HoloTime – A panoramic 4D scene generation framework jointly launched by Peking University and Peng Cheng Laboratory
What is HoloTime?
HoloTime is a panoramic 4D scene generation framework jointly developed by the Shenzhen Graduate School of Peking University and the Peng Cheng Laboratory. It leverages video diffusion models to transform a single panoramic image into a panoramic video with realistic dynamic effects, and further reconstructs it into an immersive 4D scene.
HoloTime introduces the 360World dataset, which includes a large number of panoramic videos captured by static cameras. This dataset is used to train the Panoramic Animator to generate high-quality panoramic videos.
HoloTime also introduces Panoramic Space-Time Reconstruction technology, which uses spatiotemporal depth estimation to convert panoramic videos into 4D point clouds.
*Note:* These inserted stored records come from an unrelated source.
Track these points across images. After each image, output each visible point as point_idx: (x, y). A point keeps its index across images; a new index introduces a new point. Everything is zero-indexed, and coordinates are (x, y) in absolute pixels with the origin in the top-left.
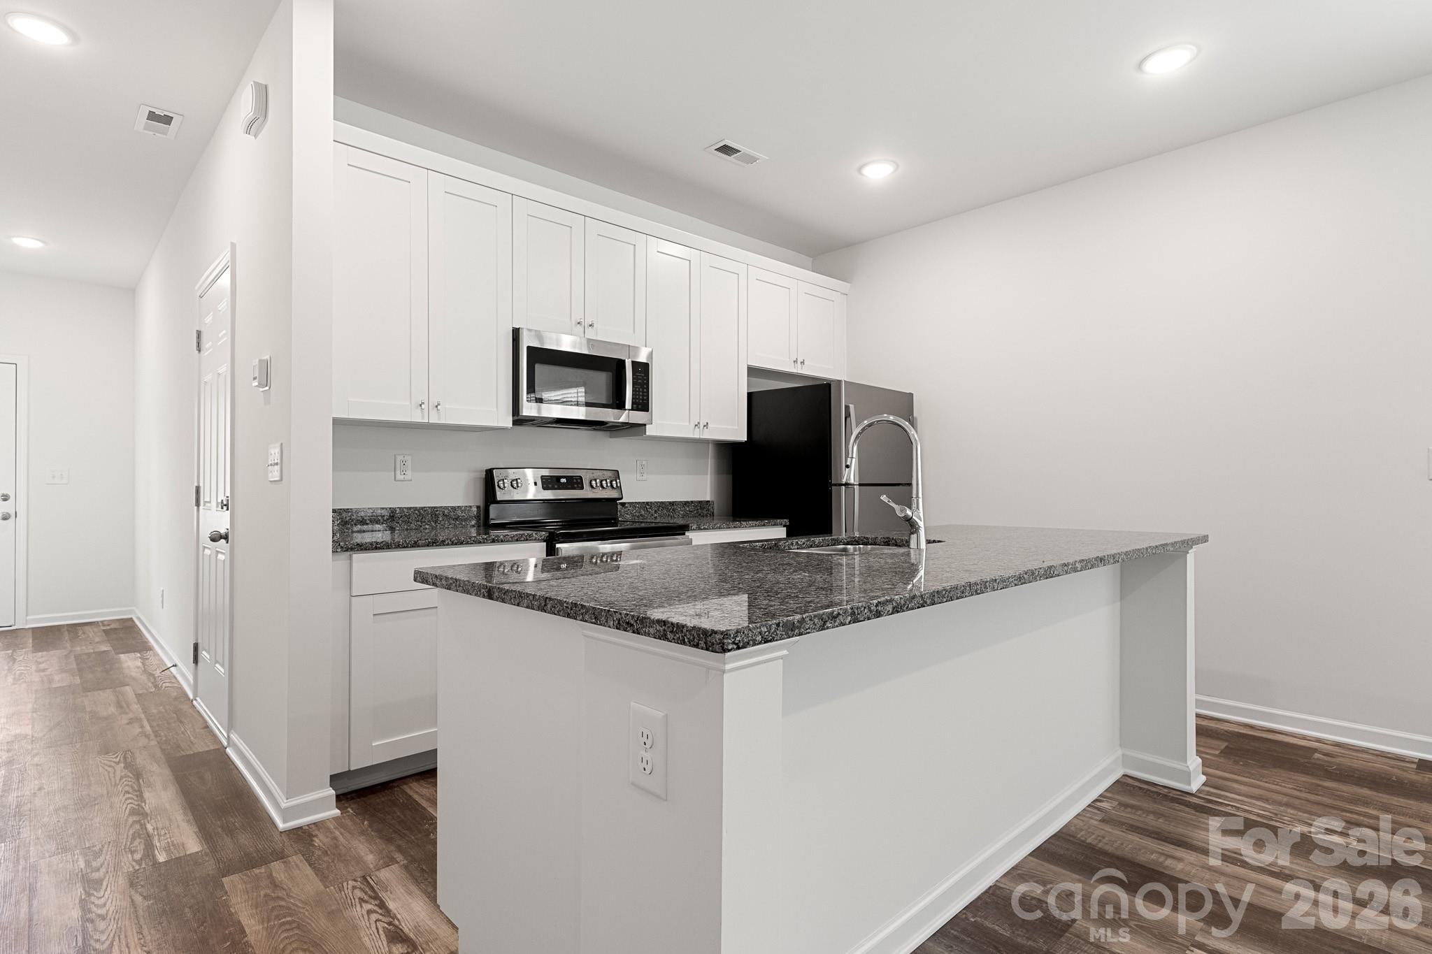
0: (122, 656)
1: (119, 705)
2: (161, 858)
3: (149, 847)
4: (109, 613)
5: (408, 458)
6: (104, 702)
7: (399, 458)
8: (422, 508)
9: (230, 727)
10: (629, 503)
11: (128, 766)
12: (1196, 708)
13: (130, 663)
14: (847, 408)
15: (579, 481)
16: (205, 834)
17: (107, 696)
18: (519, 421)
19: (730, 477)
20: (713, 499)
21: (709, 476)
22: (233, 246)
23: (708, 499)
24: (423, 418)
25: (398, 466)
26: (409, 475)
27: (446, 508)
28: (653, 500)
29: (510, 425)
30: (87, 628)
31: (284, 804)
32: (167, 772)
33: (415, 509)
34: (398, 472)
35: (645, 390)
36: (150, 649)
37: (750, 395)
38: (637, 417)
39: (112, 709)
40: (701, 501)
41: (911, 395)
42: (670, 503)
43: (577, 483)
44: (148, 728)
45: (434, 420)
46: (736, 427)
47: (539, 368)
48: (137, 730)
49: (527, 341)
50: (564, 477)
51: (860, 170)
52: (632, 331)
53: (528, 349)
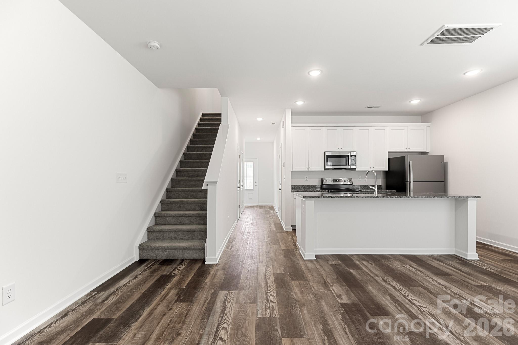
0: (271, 211)
1: (269, 216)
2: (271, 230)
3: (270, 229)
4: (270, 204)
5: (307, 177)
6: (268, 216)
7: (306, 176)
9: (282, 219)
11: (269, 223)
12: (477, 240)
13: (272, 212)
14: (409, 162)
15: (342, 180)
16: (276, 229)
17: (268, 215)
18: (325, 169)
19: (385, 179)
20: (382, 185)
21: (381, 179)
22: (282, 143)
24: (307, 170)
26: (308, 179)
27: (314, 185)
28: (363, 185)
29: (324, 170)
30: (267, 206)
31: (285, 227)
32: (274, 224)
33: (309, 186)
35: (355, 161)
36: (275, 210)
37: (389, 159)
38: (354, 167)
39: (268, 217)
41: (444, 156)
44: (272, 219)
45: (309, 170)
46: (384, 167)
47: (329, 159)
48: (271, 219)
49: (326, 154)
50: (338, 180)
51: (410, 102)
52: (352, 148)
53: (327, 155)
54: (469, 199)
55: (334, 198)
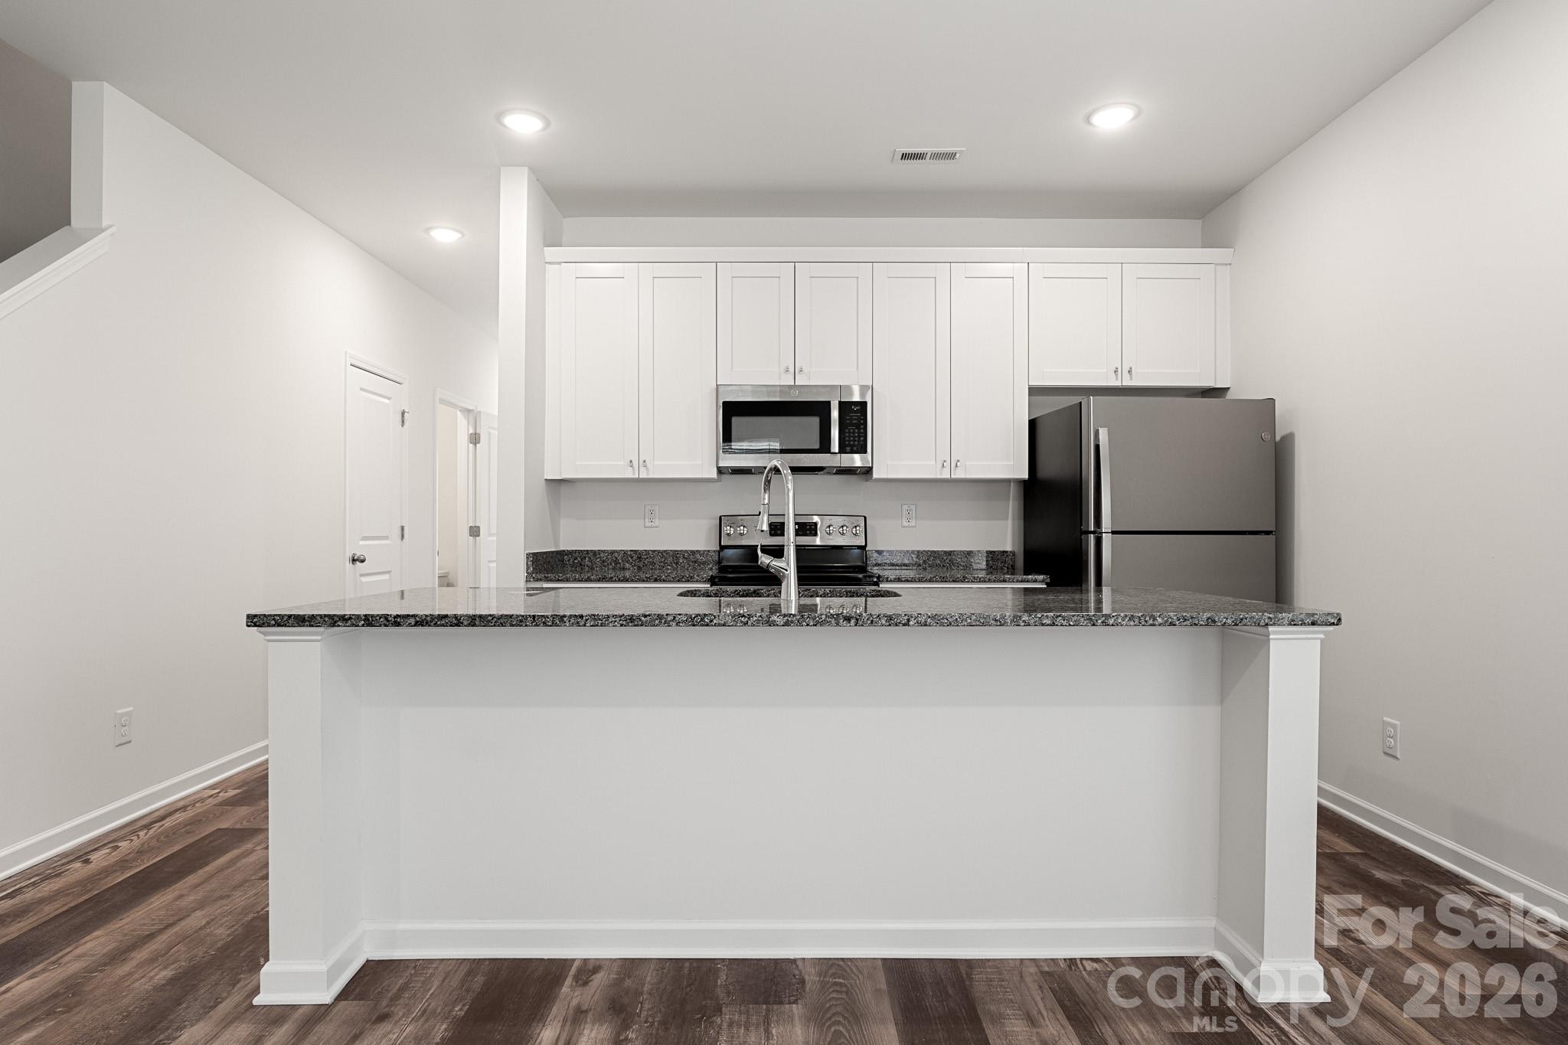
5: (656, 508)
7: (648, 508)
8: (665, 551)
10: (888, 551)
14: (1096, 433)
15: (813, 527)
19: (1023, 521)
20: (1015, 549)
21: (1010, 522)
23: (1009, 548)
24: (634, 474)
25: (647, 515)
26: (656, 522)
27: (686, 551)
29: (716, 475)
33: (659, 551)
34: (647, 520)
35: (862, 431)
37: (1033, 424)
38: (857, 460)
40: (994, 552)
41: (1271, 402)
42: (945, 552)
43: (810, 530)
45: (644, 475)
46: (1012, 463)
47: (735, 420)
49: (724, 397)
51: (1088, 120)
52: (855, 369)
53: (724, 403)
54: (1271, 629)
55: (436, 625)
These are then optimized into consistent 4D Gaussian point cloud representations, enabling immersive virtual reality experiences.
Key Features of HoloTime
-
Panoramic video generation from a single image:
Converts static panoramic images into dynamic panoramic videos containing rich motion cues such as object movement and scene changes. -
Panoramic video to 4D scene reconstruction:
Supports transforming generated panoramic videos into 4D point clouds and optimizing them into consistent 4D scene representations for virtual roaming and multi-view exploration. -
Immersive experience support:
The generated 4D scenes can provide immersive interactive experiences for VR (Virtual Reality) and AR (Augmented Reality) applications, allowing users to move freely and explore within the scene.
Technical Principles Behind HoloTime
Panoramic Animator
-
Two-stage generation strategy:
First generates a low-resolution coarse video to guide global motion; then enhances local details with a high-resolution refinement model. -
Hybrid Data Fine-tuning (HDF):
Combines panoramic video data with similar scene content from regular video datasets to bridge data distribution gaps and improve model generalization. -
Panoramic Circular Techniques (PCT):
Creates blending regions at the left and right ends of the video to ensure horizontal continuity in panoramic videos and eliminate visual seams.
Panoramic Space-Time Reconstruction
-
Uses panoramic optical flow estimation and narrow field-of-view depth estimation models to perform depth estimation on each frame of the panoramic video, ensuring spatial and temporal continuity of depth information.
-
Converts panoramic videos and their depth maps into 4D point clouds with temporal attributes, serving as the initial representation of 4D scenes.
-
Optimizes these point clouds into spatially and temporally consistent 4D scene reconstructions, supporting efficient rendering and dynamic view synthesis.
360World Dataset
-
A large-scale dataset of panoramic videos captured by static cameras, used for training the Panoramic Animator.
-
Rich in scene types and dynamic content, it enables the model to learn patterns for generating panoramic videos.
Project Links
-
Official Website: https://zhouhyocean.github.io/holotime/
-
GitHub Repository: https://github.com/PKU-YuanGroup/HoloTime
-
HuggingFace Model Hub: https://huggingface.co/Marblueocean/HoloTime
-
arXiv Technical Paper: https://arxiv.org/pdf/2504.21650
Application Scenarios of HoloTime
-
Virtual Reality (VR) and Augmented Reality (AR):
Delivers immersive 4D scenes for users to freely explore in virtual environments, enhancing the sense of presence. -
Virtual tourism and online exhibitions:
Creates panoramic 4D scenes for remote exploration of landmarks or exhibits, offering an “as if you were there” experience. -
Film production:
Quickly generates high-quality panoramic backgrounds and effects, reducing shooting costs and enhancing visual quality. -
Game development:
Builds dynamic game environments to boost immersion and visual richness. -
Architecture and urban planning:
Produces panoramic 4D scenes to help designers visually present and evaluate design proposals in advance.